Exploring Translanguaging during Metacognitive Strategy Use on L2 Listening and Writing Skills
Background: The educational concept of translanguaging has garnered significant attention over the past decade. Its significance in fostering language acquisition in the English as a Foreign Language (EFL) classroom has been increasingly acknowledged. However, there is an emerging necessity to strategically implement this pedagogical approach to enhance learning outcomes and improve overall effectiveness.
Purpose: The present study sets out to investigate the influence of translanguaging during metacognitive strategy use and its impact on second language (L2) listening and writing abilities.
Method: The present study employed sequential mixed-method research involving a pre- and post-test design. A total of 16 college students was purposively selected as samples and underwent 11 sessions of applying translanguaging during metacognitive strategy use (the intervention used).
Results: Study results reveal a significant difference on participants’ pre- (x̄=9.19) and post- (x̄=15.56) listening comprehension tests. An increasing trend of improvement on their quizzes in terms of writing components namely: grammar and structure, content, lexical resource, logical order, and supporting details was also found. In addition, the components on “grammar and structure” and “supporting details” have improved considerably. The participants, likewise, perceived translanguaging as a normal and not a disrespectful practice for them as EFL learners. Qualitative findings revealed that participants have welcomed the use of the intervention as it aids them to process their listening comprehension and writing skills in L2.

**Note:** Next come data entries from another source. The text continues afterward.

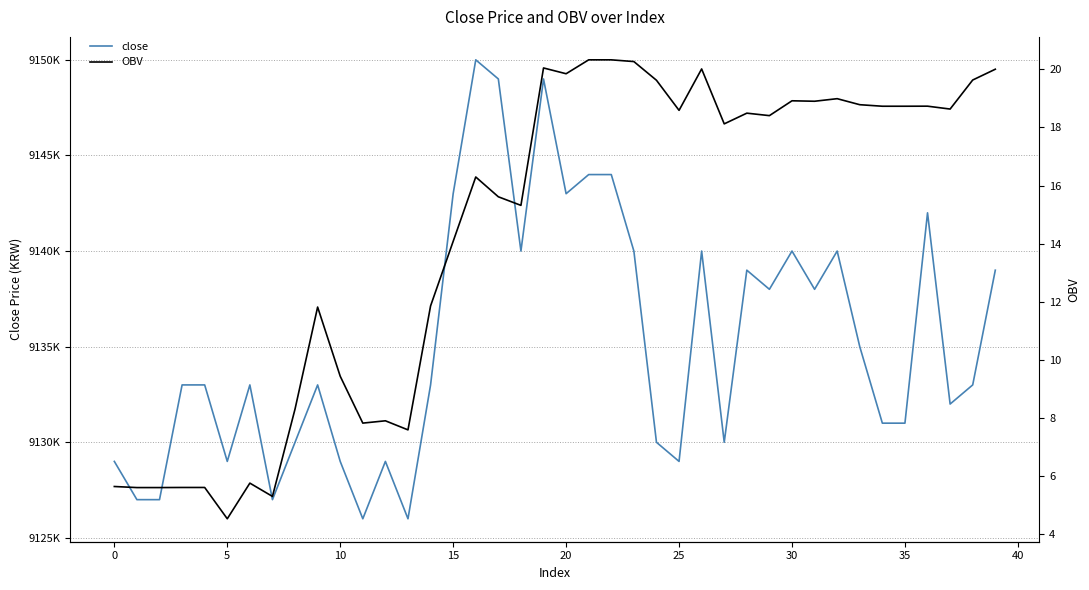

True or false: close has more than 2 points higher than both neighbors.

True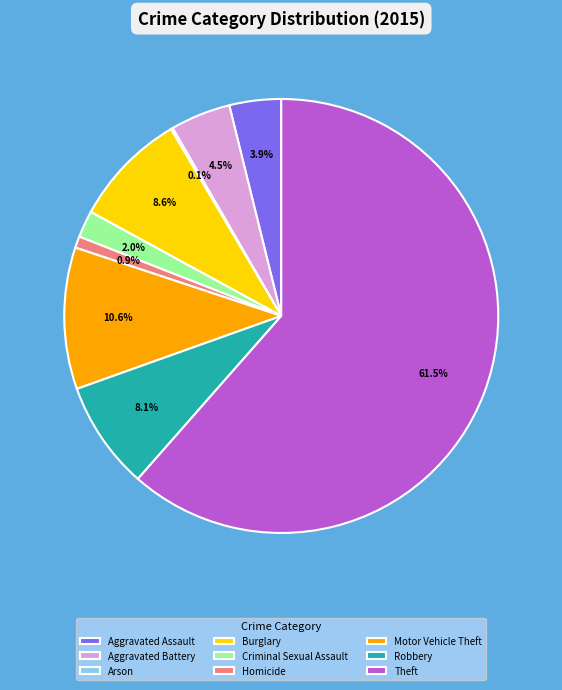

Between Criminal Sexual Assault and Robbery, which is larger?

Robbery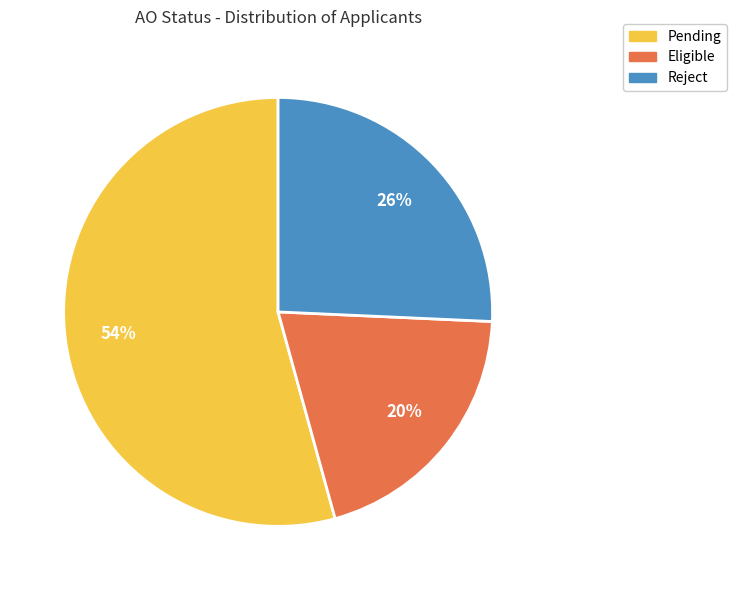

What is the smallest slice in the pie chart?

Eligible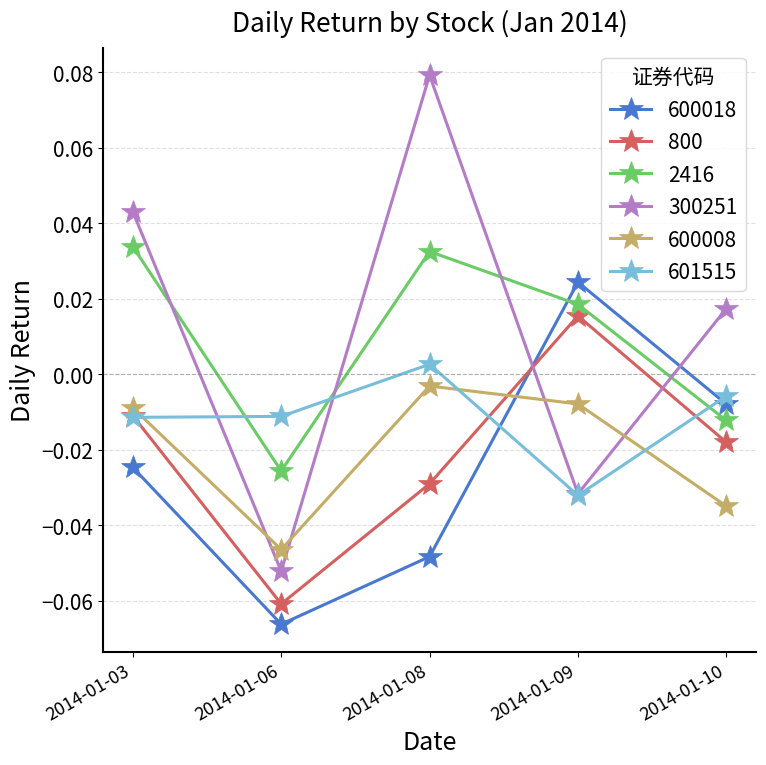

Is the value of 800 at 2014-01-06 greater than the value of 2416 at 2014-01-10?

No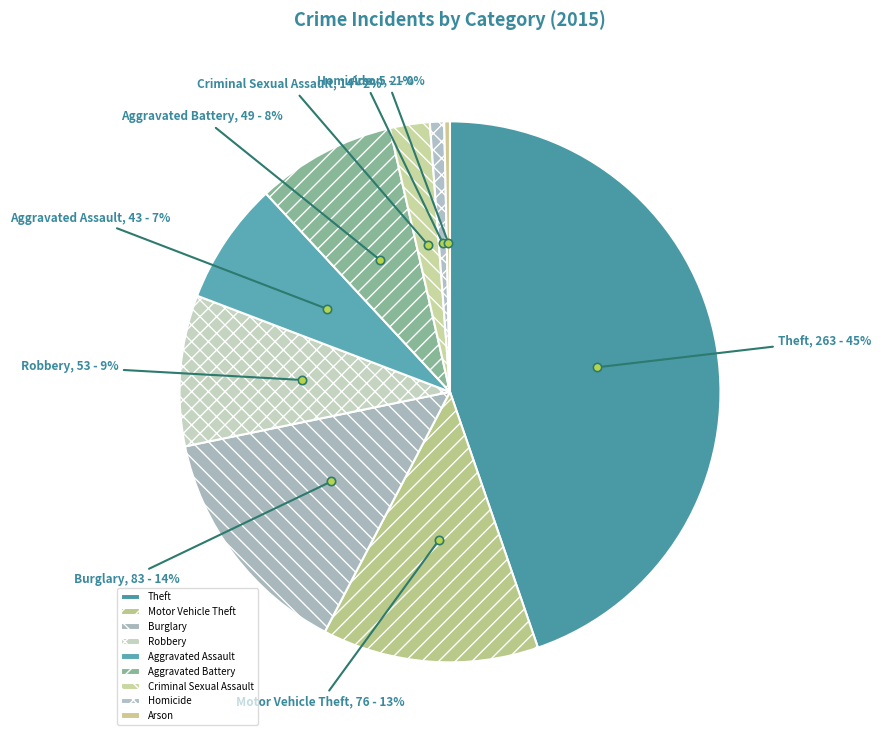

To the nearest percent, what is the difference between the Aggravated Battery and Aggravated Assault slice percentages?

1%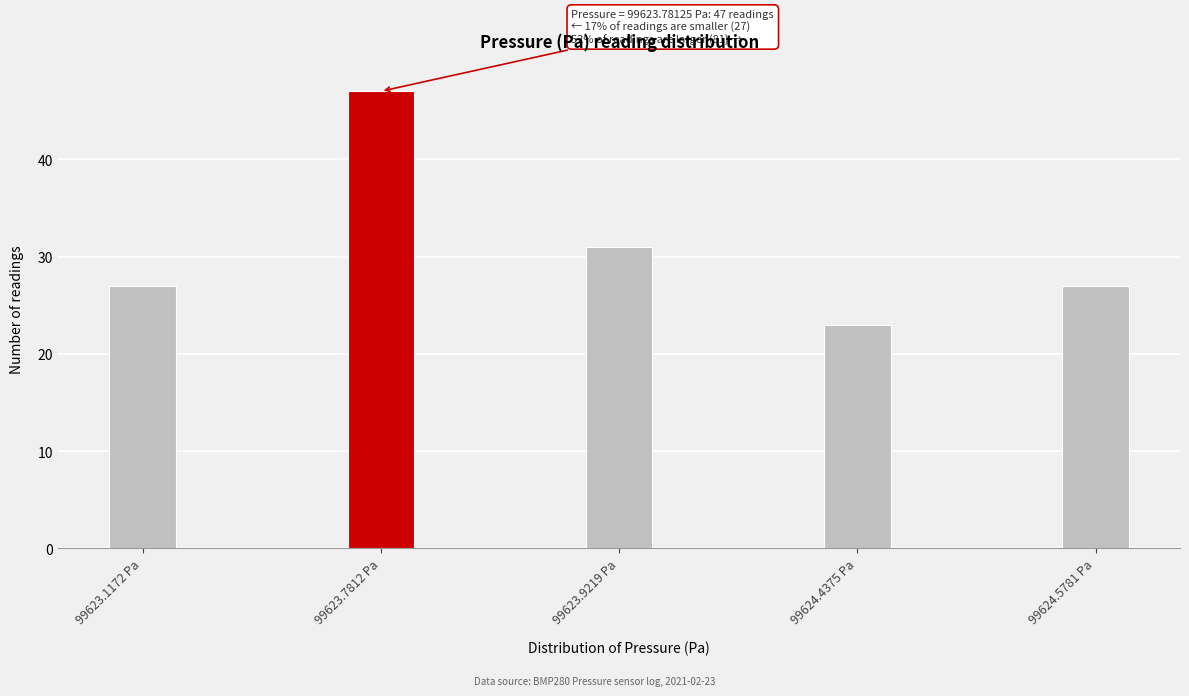

Reading right to left, extract all data points from this chart.

27	23	31	47	27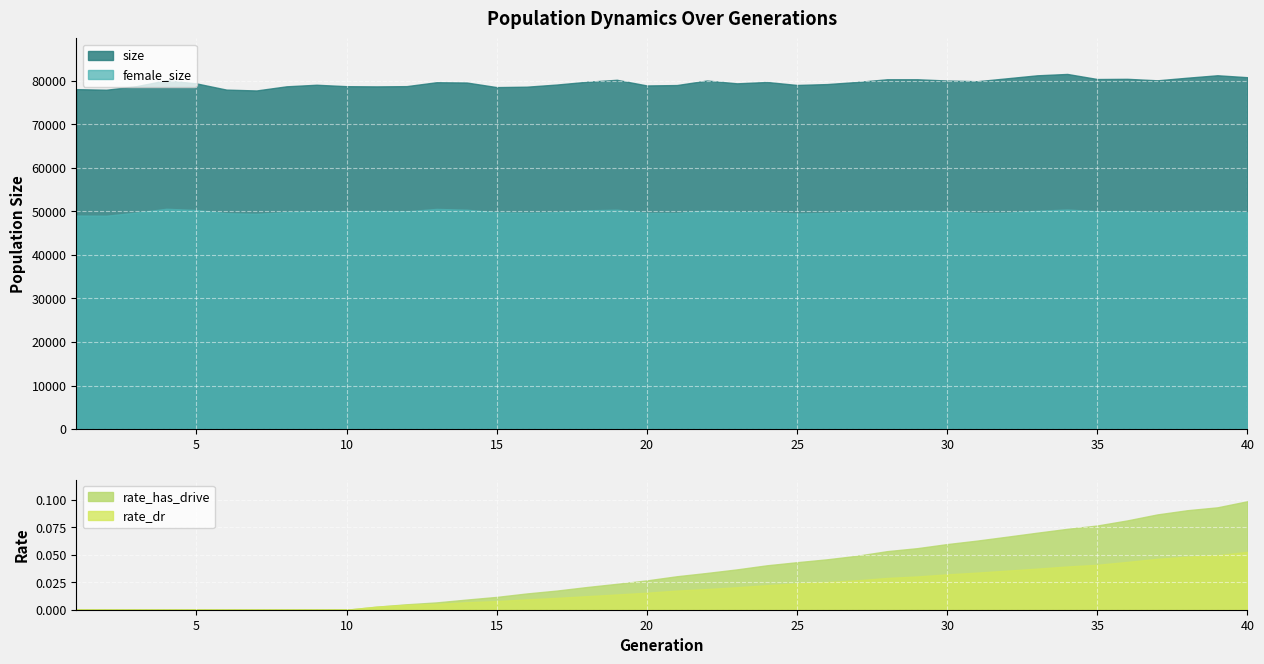

True or false: size has more than 0 interior local peaks.

True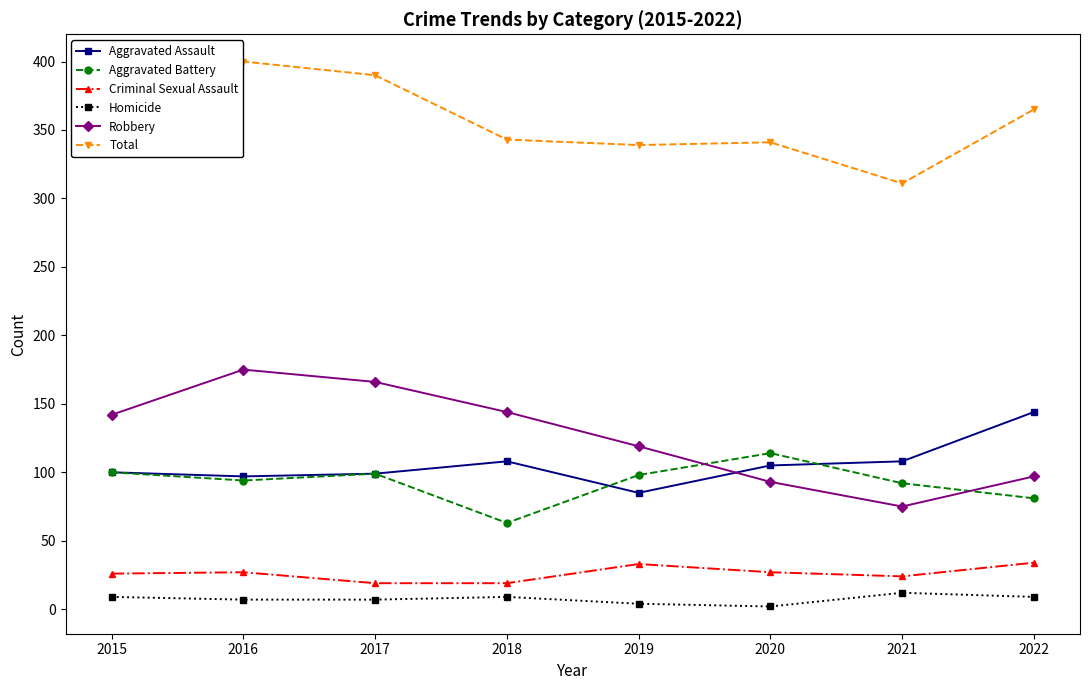

What is the difference between the Homicide values at 2016 and 2019?

3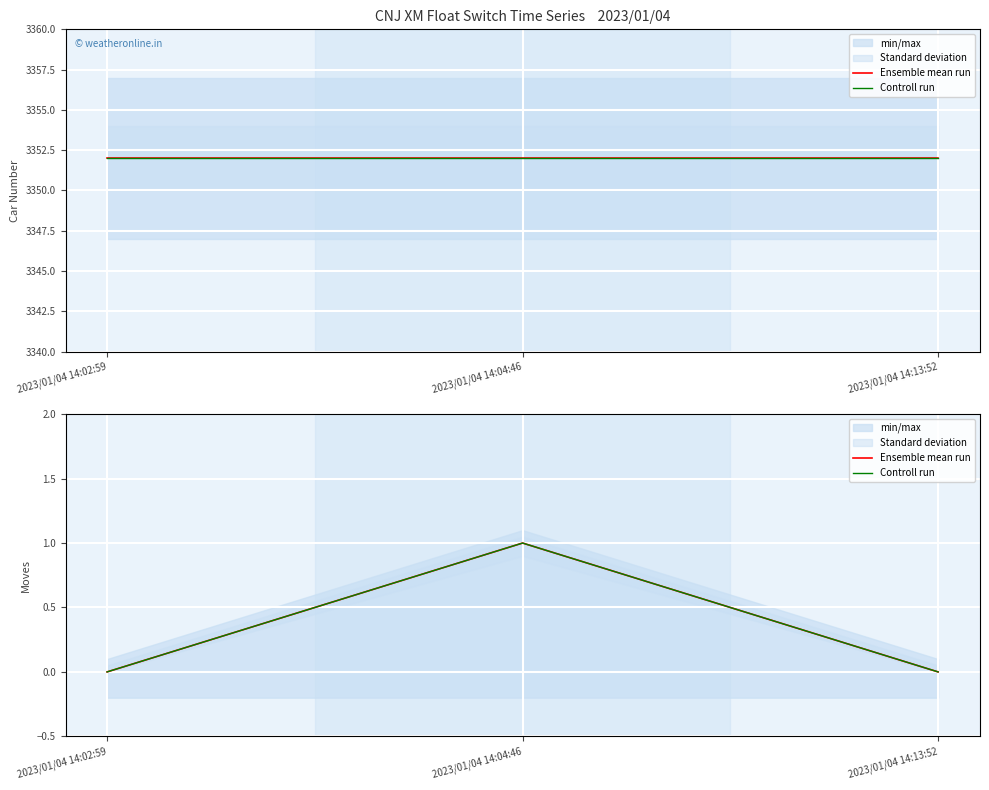

Is the value of Ensemble mean run at 2023/01/04 14:04:46 greater than the value of Controll run at 2023/01/04 14:13:52?

Yes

Conclusion: The pedagogical application of translanguaging approach during metacognitive strategy use is concluded as an agentive and facilitative pedagogical strategy that helps learners to not only improve their listening comprehension and writing skills but also promotes deeper cognitive fluency, improves L2 learning, and fosters them to become more involved in the learning processes of metacognitive planning, monitoring, and evaluating.